Ann Sheridan, the determined, humorous, sensual 1940s Warner Bros. star, is one of my favorite movie toughies. Sheridan was also a first-rate comedienne (I Was a Male War Bride) and in the right role was a capable dramatic actress (Angels with Dirty Faces — except for the hysterical scene). As a plus, she was great to look at and listen to. [See this 2007 Ann Sheridan piece; followed by an interview with author Ray Hagen, then working on a biography of the actress.]
Those unfamiliar with Ann Sheridan's work will be able to check her out on Wednesday, as Turner Classic Movies will be presenting thirteen of her films as part of its "Summer Under the Stars" series. [Ann Sheridan Schedule.]
Unfortunately, there are no rarities. No Woman and the Hunter, Just Across the Street, or Fighting Youth. But Ann Sheridan is always worth another look.
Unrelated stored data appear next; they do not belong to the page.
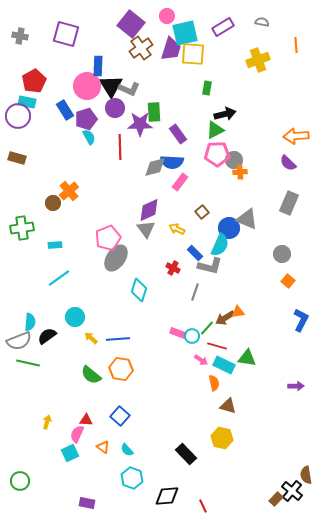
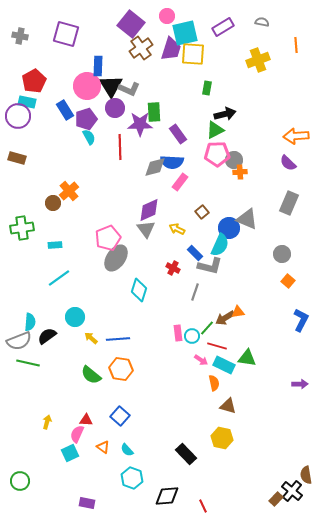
pink rectangle at (178, 333): rotated 63 degrees clockwise
purple arrow at (296, 386): moved 4 px right, 2 px up
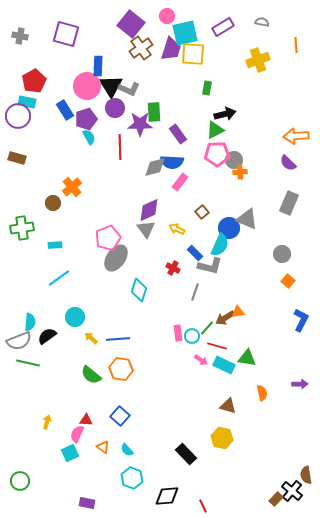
orange cross at (69, 191): moved 3 px right, 4 px up
orange semicircle at (214, 383): moved 48 px right, 10 px down
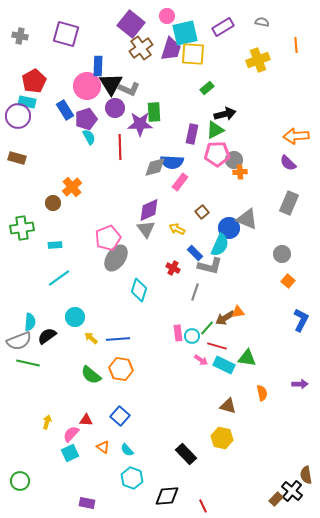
black triangle at (111, 86): moved 2 px up
green rectangle at (207, 88): rotated 40 degrees clockwise
purple rectangle at (178, 134): moved 14 px right; rotated 48 degrees clockwise
pink semicircle at (77, 434): moved 6 px left; rotated 18 degrees clockwise
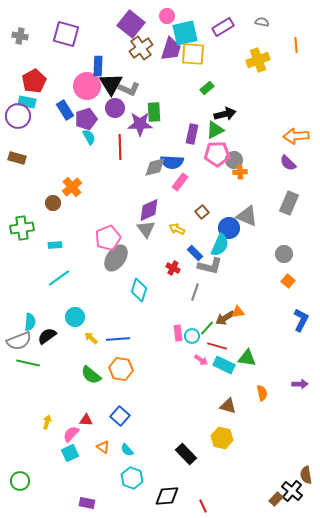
gray triangle at (247, 219): moved 3 px up
gray circle at (282, 254): moved 2 px right
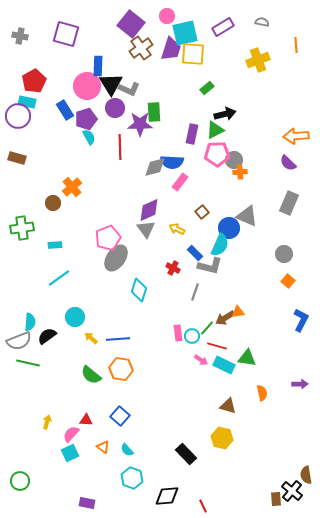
brown rectangle at (276, 499): rotated 48 degrees counterclockwise
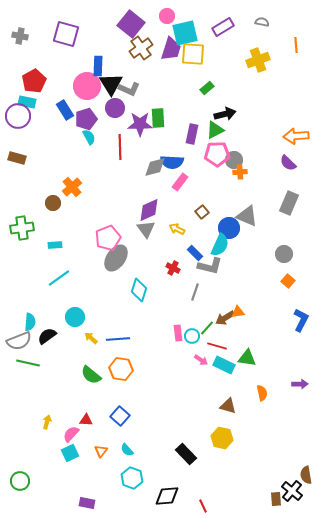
green rectangle at (154, 112): moved 4 px right, 6 px down
orange triangle at (103, 447): moved 2 px left, 4 px down; rotated 32 degrees clockwise
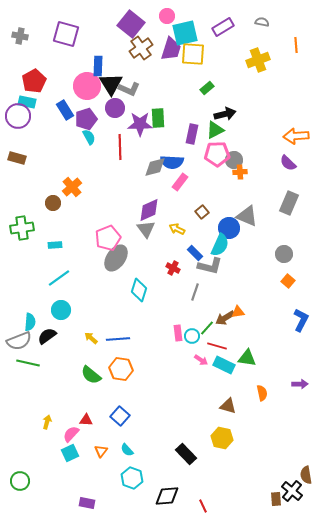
cyan circle at (75, 317): moved 14 px left, 7 px up
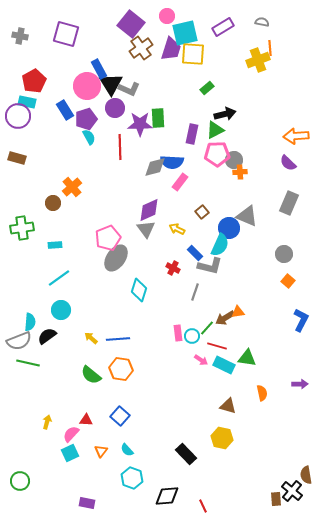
orange line at (296, 45): moved 26 px left, 3 px down
blue rectangle at (98, 66): moved 1 px right, 3 px down; rotated 30 degrees counterclockwise
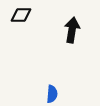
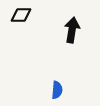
blue semicircle: moved 5 px right, 4 px up
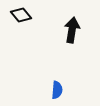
black diamond: rotated 50 degrees clockwise
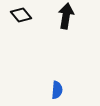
black arrow: moved 6 px left, 14 px up
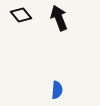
black arrow: moved 7 px left, 2 px down; rotated 30 degrees counterclockwise
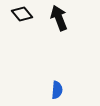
black diamond: moved 1 px right, 1 px up
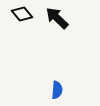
black arrow: moved 2 px left; rotated 25 degrees counterclockwise
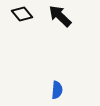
black arrow: moved 3 px right, 2 px up
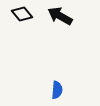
black arrow: rotated 15 degrees counterclockwise
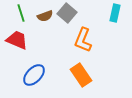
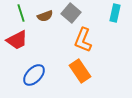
gray square: moved 4 px right
red trapezoid: rotated 130 degrees clockwise
orange rectangle: moved 1 px left, 4 px up
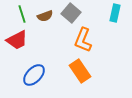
green line: moved 1 px right, 1 px down
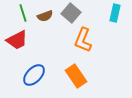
green line: moved 1 px right, 1 px up
orange rectangle: moved 4 px left, 5 px down
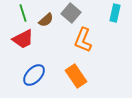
brown semicircle: moved 1 px right, 4 px down; rotated 21 degrees counterclockwise
red trapezoid: moved 6 px right, 1 px up
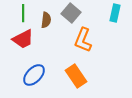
green line: rotated 18 degrees clockwise
brown semicircle: rotated 42 degrees counterclockwise
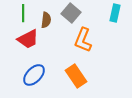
red trapezoid: moved 5 px right
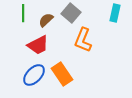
brown semicircle: rotated 140 degrees counterclockwise
red trapezoid: moved 10 px right, 6 px down
orange rectangle: moved 14 px left, 2 px up
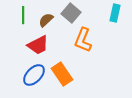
green line: moved 2 px down
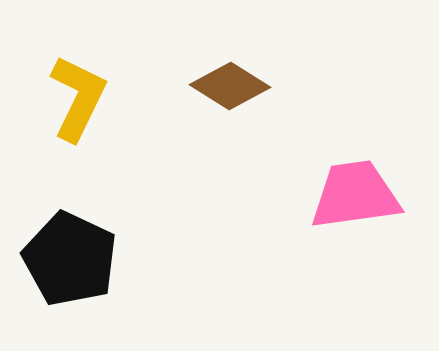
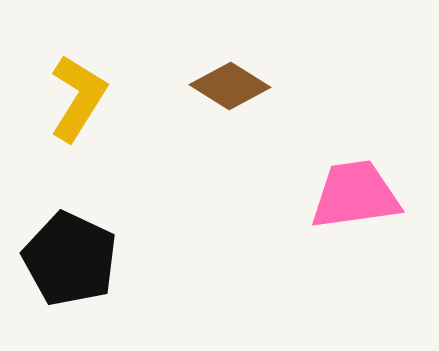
yellow L-shape: rotated 6 degrees clockwise
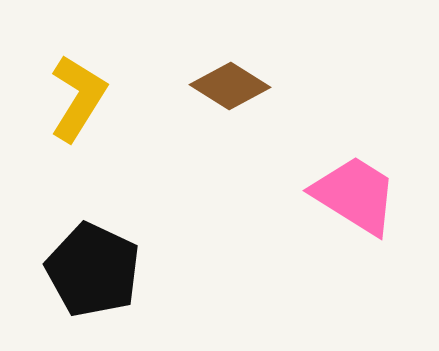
pink trapezoid: rotated 40 degrees clockwise
black pentagon: moved 23 px right, 11 px down
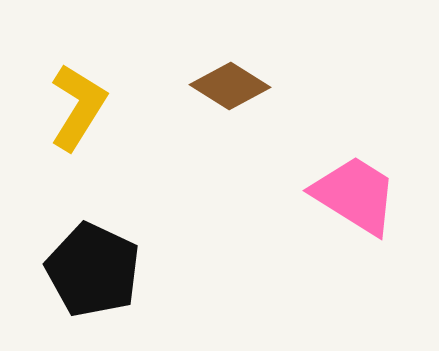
yellow L-shape: moved 9 px down
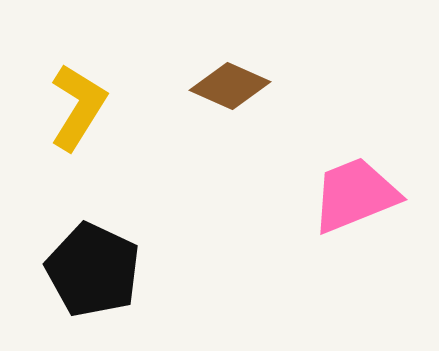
brown diamond: rotated 8 degrees counterclockwise
pink trapezoid: rotated 54 degrees counterclockwise
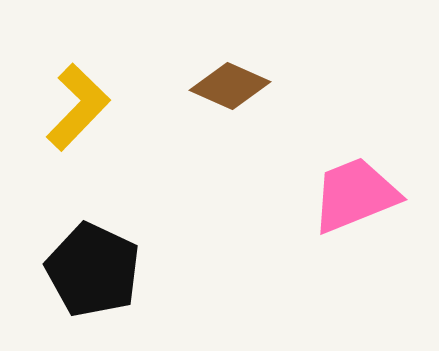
yellow L-shape: rotated 12 degrees clockwise
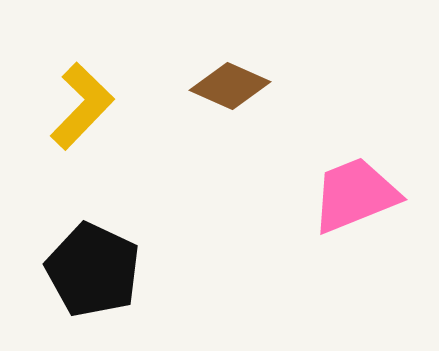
yellow L-shape: moved 4 px right, 1 px up
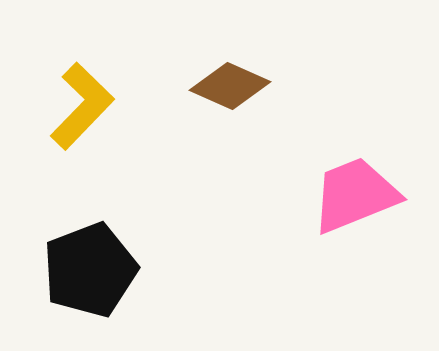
black pentagon: moved 3 px left; rotated 26 degrees clockwise
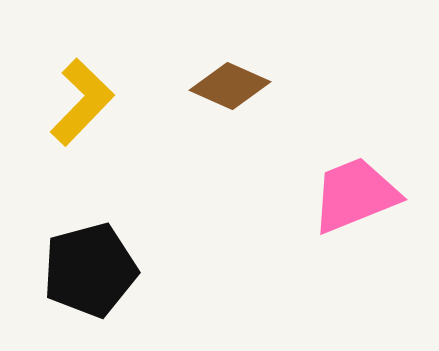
yellow L-shape: moved 4 px up
black pentagon: rotated 6 degrees clockwise
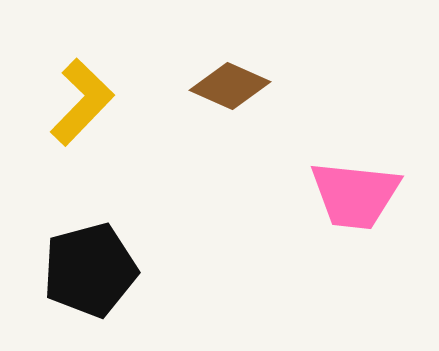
pink trapezoid: rotated 152 degrees counterclockwise
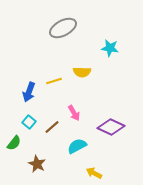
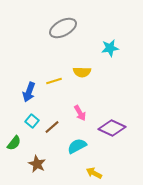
cyan star: rotated 18 degrees counterclockwise
pink arrow: moved 6 px right
cyan square: moved 3 px right, 1 px up
purple diamond: moved 1 px right, 1 px down
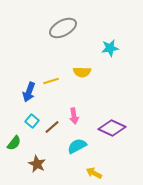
yellow line: moved 3 px left
pink arrow: moved 6 px left, 3 px down; rotated 21 degrees clockwise
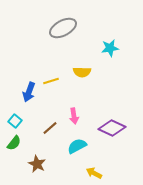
cyan square: moved 17 px left
brown line: moved 2 px left, 1 px down
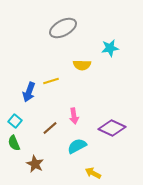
yellow semicircle: moved 7 px up
green semicircle: rotated 119 degrees clockwise
brown star: moved 2 px left
yellow arrow: moved 1 px left
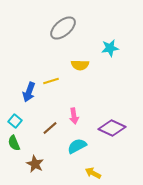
gray ellipse: rotated 12 degrees counterclockwise
yellow semicircle: moved 2 px left
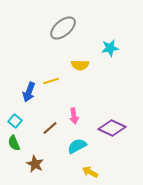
yellow arrow: moved 3 px left, 1 px up
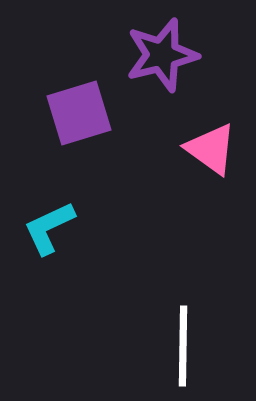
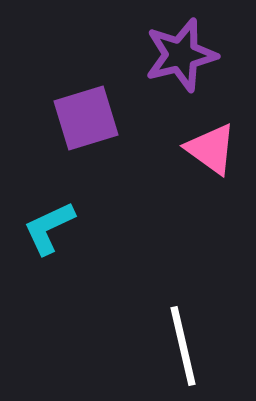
purple star: moved 19 px right
purple square: moved 7 px right, 5 px down
white line: rotated 14 degrees counterclockwise
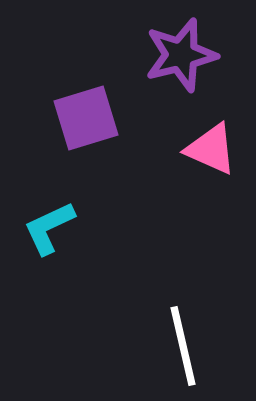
pink triangle: rotated 12 degrees counterclockwise
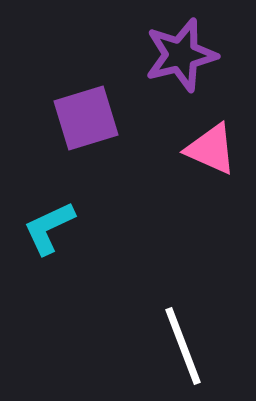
white line: rotated 8 degrees counterclockwise
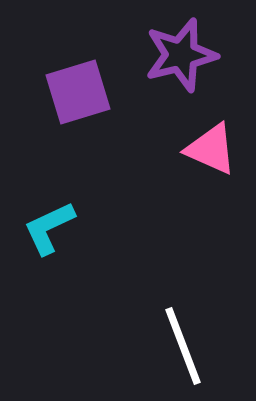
purple square: moved 8 px left, 26 px up
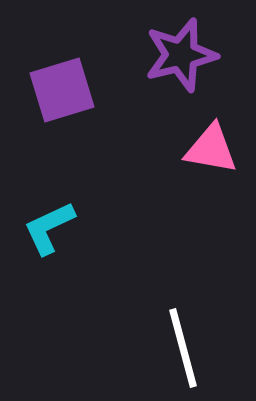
purple square: moved 16 px left, 2 px up
pink triangle: rotated 14 degrees counterclockwise
white line: moved 2 px down; rotated 6 degrees clockwise
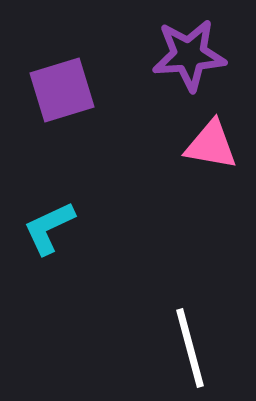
purple star: moved 8 px right; rotated 10 degrees clockwise
pink triangle: moved 4 px up
white line: moved 7 px right
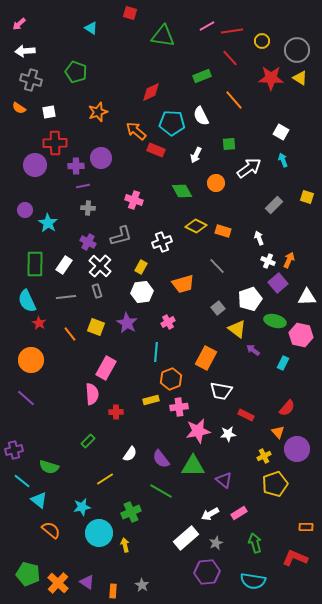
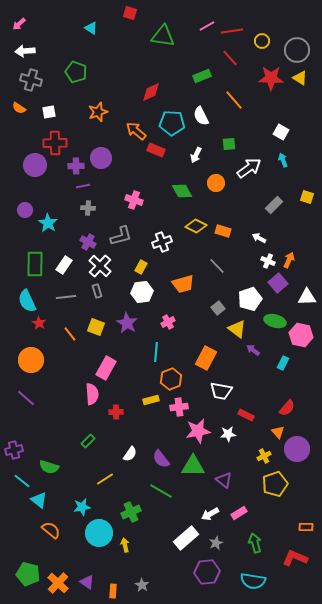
white arrow at (259, 238): rotated 40 degrees counterclockwise
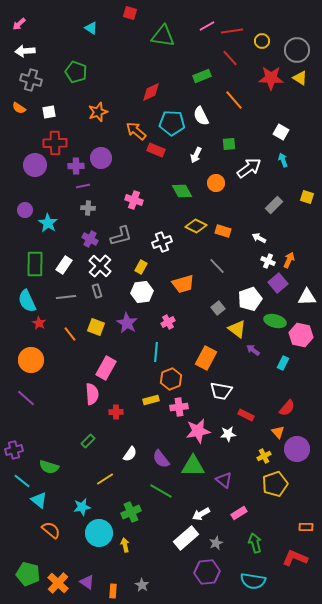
purple cross at (88, 242): moved 2 px right, 3 px up
white arrow at (210, 514): moved 9 px left
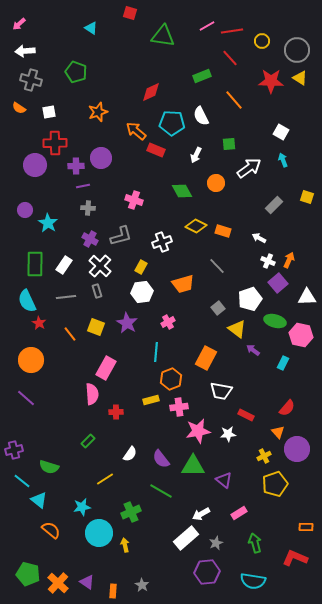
red star at (271, 78): moved 3 px down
Sheridan looks great in her most famous movie, Sam Wood's melodrama Kings Row (1942), but that classic has always left me cold. I find both Ronald Reagan and Robert Cummings badly miscast, while Betty Field, who could be an excellent actress, was in dire need of some major toning down.
Also, the Production Code censors kept themselves busy ensuring that Warners and screenwriter Casey Robinson cleaned up all the filthy, disgusting, vile, evil, satanic dirt found Henry Bellamann's novel set in Small Town U.S.A., to the point that the only thing "scandalous" about the movie version is that it's so chicken-shit tame. (In that department, Warners fared much better with another 1942 "family movie," John Huston's In This Our Life, which left precious little to the imagination.)
The Unfaithful (1947) is The Letter all over again (minus the prestige); Torrid Zone (1940) is basically, to paraphrase co-star James Cagney, The Front Page set among bananas; while The Opposite Sex (1956) is a much panned remake of The Women (1939).
So much for those who assert that Hollywood has recently lost its imagination, going for remakes and reboots all the time — as if that wasn't done in the '40s and '50s (or as early as the 1910s, for that matter).
None of the three aforementioned films is considered a classic, but since Ann Sheridan is in them they're all definitely worth a look.
Now, Sheridan is at her best in the comedy The Man Who Came to Dinner (1941), stealing the show (along with Reginald Gardiner, Mary Wickes, and a penguin) from nominal leads Monty Woolley (as a version of Alexander Woolcott) and Bette Davis (as the "straight woman"). Don't miss it.